Every great pasta dinner needs a sauce and every great Italian dinner needs too much food, so here is the sauce with the meatballs that were the side dish to our pasta. The sauce started with sauteed garlic, some browned sausage and pork loin strips. To make more of a sauce, Sandy added crushed tomatoes, tomato paste, tomato sauce, and water. We let the sauce cook for a while before adding meatballs (prepared with beef, breadcrumbs, parmesan, parsley, garlic, and salt). Then this mixture simmered for many hours until dinner.
The first set of ravioli was made in half-moon shapes with ricotta-parsley filling. Let me tell you, creamy fillings are very tough to make into ravioli since they interfere with the seal-ability of the dough. I failed on about 6 of these because of this problem. But these ravioli, despite their simplicity, ended up very light and delicious.
The second set of ravioli were meant to be heavier so we made a slightly thicker dough. The filling is mostly beef, but it was surprisingly lighter because of some added spinach and lemon juice. These were made in a simpler fashion that yielded rectangular ravioli of varying sizes.

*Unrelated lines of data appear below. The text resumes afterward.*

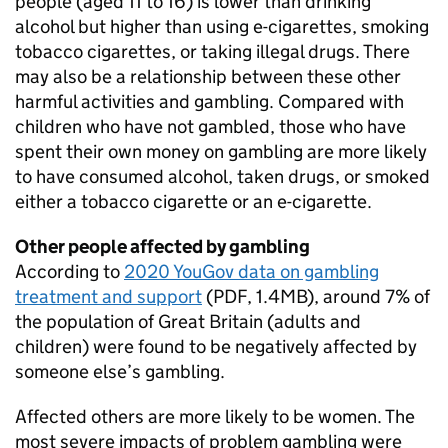
people (aged 11 to 16) is lower than drinking
alcohol but higher than using e-cigarettes, smoking
tobacco cigarettes, or taking illegal drugs. There
may also be a relationship between these other
harmful activities and gambling. Compared with
children who have not gambled, those who have
spent their own money on gambling are more likely
to have consumed alcohol, taken drugs, or smoked
either a tobacco cigarette or an e-cigarette.
Other people affected by gambling
According to
2020 YouGov data on gambling
treatment and support
(PDF, 1.4MB), around 7% of
the population of Great Britain (adults and
children) were found to be negatively affected by
someone else’s gambling.
Affected others are more likely to be women. The
most severe impacts of problem gambling were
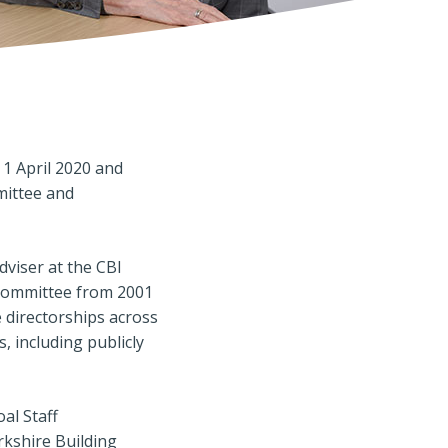
1 April 2020 and
mittee and
dviser at the CBI
 Committee from 2001
e directorships across
, including publicly
al Staff
kshire Building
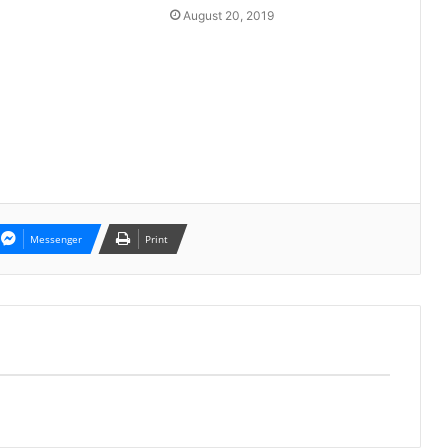
August 20, 2019
Messenger
Print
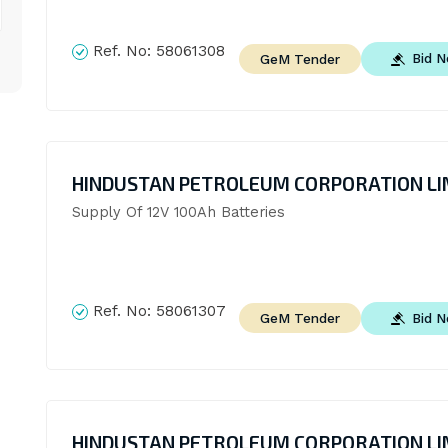
Ref. No:
58061308
Bid 
GeM Tender
HINDUSTAN PETROLEUM CORPORATION LI
Supply Of 12V 100Ah Batteries
Ref. No:
58061307
Bid 
GeM Tender
HINDUSTAN PETROLEUM CORPORATION LI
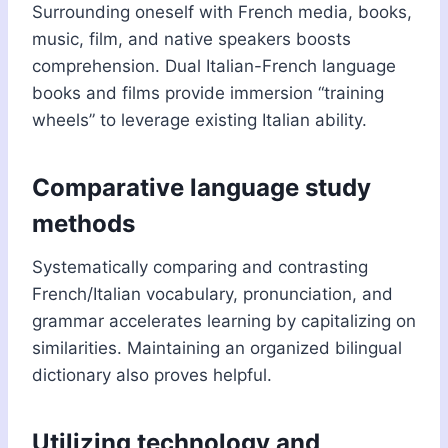
Surrounding oneself with French media, books,
music, film, and native speakers boosts
comprehension. Dual Italian-French language
books and films provide immersion “training
wheels” to leverage existing Italian ability.
Comparative language study
methods
Systematically comparing and contrasting
French/Italian vocabulary, pronunciation, and
grammar accelerates learning by capitalizing on
similarities. Maintaining an organized bilingual
dictionary also proves helpful.
Utilizing technology and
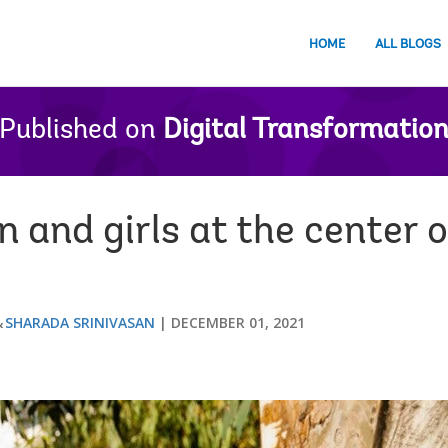
HOME
ALL BLOGS
Published on
Digital Transformatio
and girls at the center of
SHARADA SRINIVASAN
DECEMBER 01, 2021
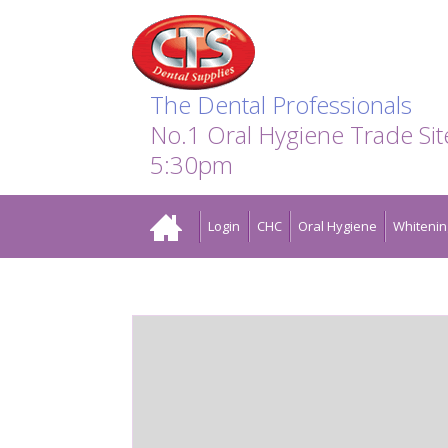
Search:
Facebook
Twitter
Linkedin
Instagram
GO
The Dental Professionals
No.1 Oral Hygiene Trade Si
5:30pm
Home
Login
CHC
Oral Hygiene
Whitenin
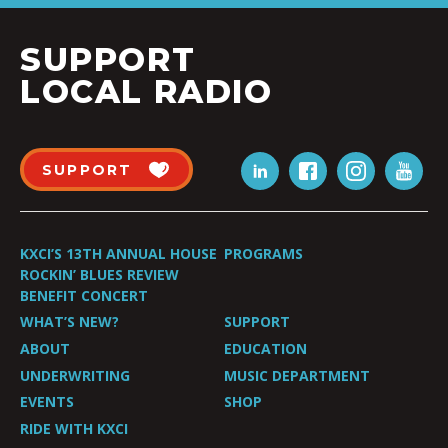
SUPPORT
LOCAL RADIO
SUPPORT
KXCI’S 13TH ANNUAL HOUSE
PROGRAMS
ROCKIN’ BLUES REVIEW
BENEFIT CONCERT
WHAT’S NEW?
SUPPORT
ABOUT
EDUCATION
UNDERWRITING
MUSIC DEPARTMENT
EVENTS
SHOP
RIDE WITH KXCI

While making ravioli, I commented that I have had previous difficulty with doughs, especially pastry dough. So Sandy made it her mission to teach me to make a pie dough. We cut some butter into a flour-salt mixture, then slowly added water to make the dough. After some help rolling the dough out, I baked it until golden brown. The filling is sugar-free chocolate pudding (blech, I know but it was all we had at the time), topped with home-made whipped cream (with vanilla and cinnamon), some crumbled no-bake cookies (my stepmom made a batch that didn't turn into cookie, but makes a pretty good topping), and a sprinkling of hot cocoa mix.